Was 'Harris With The Glock' The New 'Dukakis in the Tank'?
Authored by Shane Harris via RealClearPolitics,
Vice President Kamala Harris’ comments about owning a “Glock” are proving to be, more than just a short-lived embarrassment, a microcosm of the problem plaguing her candidacy. Like other failed campaigns before, Harris’ camp seems to believe the public can be hoodwinked with prepared lines and ads and images that are at odds with the candidate’s record and identity.
“Tim Walz and I are both gun owners,” Harris said on stage in Philadelphia last month during her debate with Donald Trump. “We’re not taking anybody’s guns away.”
It was one of the more discordant remarks Harris has made throughout her short-lived campaign, and inadvertently highlighted her record of hostility toward gun owners and the Second Amendment. Harris has supported bans of popular firearms which she calls “assault weapons,” praised Australia’s gun grabs, and signed on to a Supreme Court brief which argued that the Second Amendment protects only a “collective” or “militia-related” right to bear arms – and not an individual right.
To many political observers, this transparent attempt to appeal to gun owners after her long history of anti-Second Amendment advocacy smacked of desperation. For some, it evoked memories of an infamous 2004 John Kerry campaign photo op which showed the Democrat nominee dressed in camo emerging from an Ohio cornfield with a double-barreled shotgun, supposedly just wrapping up a goose hunt. Kerry knew firearms – he’d served in combat – but the image felt utterly contrived.
Perhaps the most famous instance of a candidate pretending to be something he wasn’t and thinking a clever photo op would solve a terminal problem with his campaign was Democratic presidential nominee Michael Dukakis in 1988. Dukakis, then governor of Massachusetts, wanted to run on the Bay State’s economic resurgence – the “Massachusetts miracle,” he called it. The George H.W. Bush campaign had other ideas, producing a series of withering negative ads attacking Dukakis for his policy as governor allowing “weekend passes” for convicted murderers, his association with the ACLU, and his perceived weakness on national defense. In response, the Dukakis campaign tried to show their man’s toughness by orchestrating a photo op of him riding in an M1 Abrams tank.
It didn’t look authentic, and the image went viral before viral was a thing.

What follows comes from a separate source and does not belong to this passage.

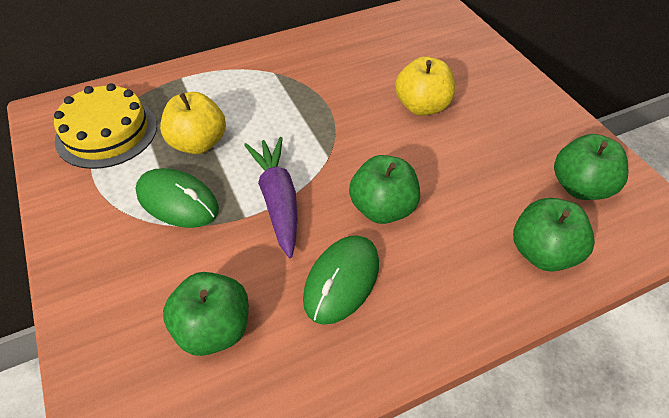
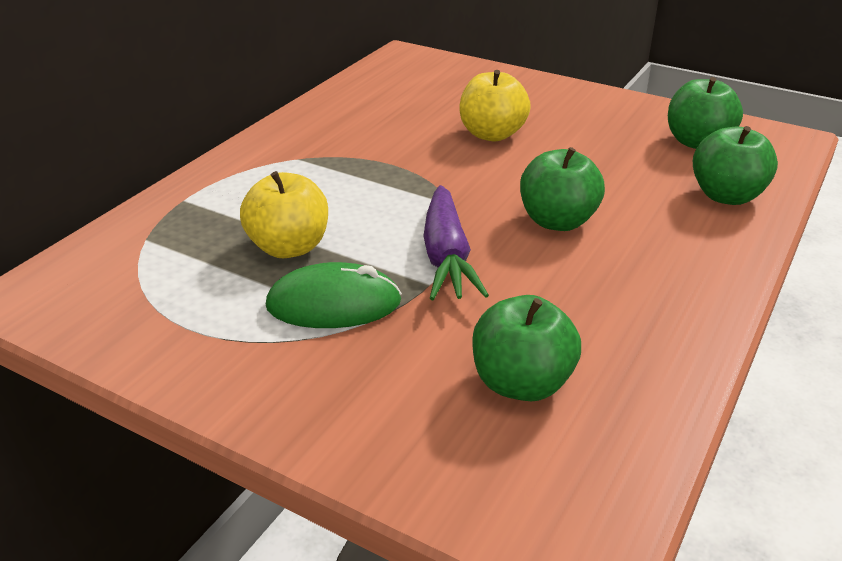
camera: 35 degrees left, 15 degrees down
(106, 132) = (150, 282): yellow cake -> none
(278, 200) = (446, 257): purple carrot -> purple carrot turned 135 degrees counterclockwise
(341, 280) = (592, 288): green mouse -> none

Dukakis contributed a major laugher to the history of presidential campaigns. To this day the photo is regarded as one of the most consequential unforced errors in presidential campaign history.
Is Harris maybe facing her own “Dukakis in the tank” moment? Following her debate with Donald Trump, she insisted on doubling and tripling down on her gun comment, displaying a complete inability to read the room.

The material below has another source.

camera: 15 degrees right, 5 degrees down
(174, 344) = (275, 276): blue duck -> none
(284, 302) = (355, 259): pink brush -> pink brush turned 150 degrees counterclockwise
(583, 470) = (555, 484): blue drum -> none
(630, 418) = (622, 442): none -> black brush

The first follow-up came a little over a week after the debate when Harris told Oprah Winfrey, “If somebody breaks into my house, they’re getting shot,” a jarring declaration she punctuated with one of her infamous cackles. Then came the awkward moment on CBS’ “60 Minutes” when the vice president said specifically that she owns a “Glock” and has “had it for quite some time.”

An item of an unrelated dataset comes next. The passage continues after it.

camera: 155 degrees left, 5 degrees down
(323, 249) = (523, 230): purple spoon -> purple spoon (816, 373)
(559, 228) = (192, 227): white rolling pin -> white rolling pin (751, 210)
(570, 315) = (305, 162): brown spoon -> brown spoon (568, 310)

Were it not for those two subsequent comments, Harris’ initial debate remark might’ve faded away after some mild ribbing from conservatives.
So now Harris has created an even bigger headache for herself, namely because she has supported policies which would not only outlaw handgun ownership, but ban Glocks specifically. In 2005, Harris backed a San Francisco measure that would’ve outlawed handguns in the city; her 2008 Supreme Court brief in D.C. v. Heller explicitly argued that the Second Amendment does not protect the right of private citizens to use handguns for home self-defense – exactly what Harris told Oprah she has a gun for. Most Glocks also have what Harris would consider a “high-capacity magazine” (10 rounds), which she has forcefully called for banning.
In the end, Harris turned what should’ve been only a mildly embarrassing moment into a classic self-own. But missteps such as these aren’t aberrations, they are indicative of a deeper problem in a national campaign.
As Mike Dukakis later said himself about the notorious tank photo-op, “That didn't beat me. If we had run a decent national campaign, that wouldn't have had any effect.”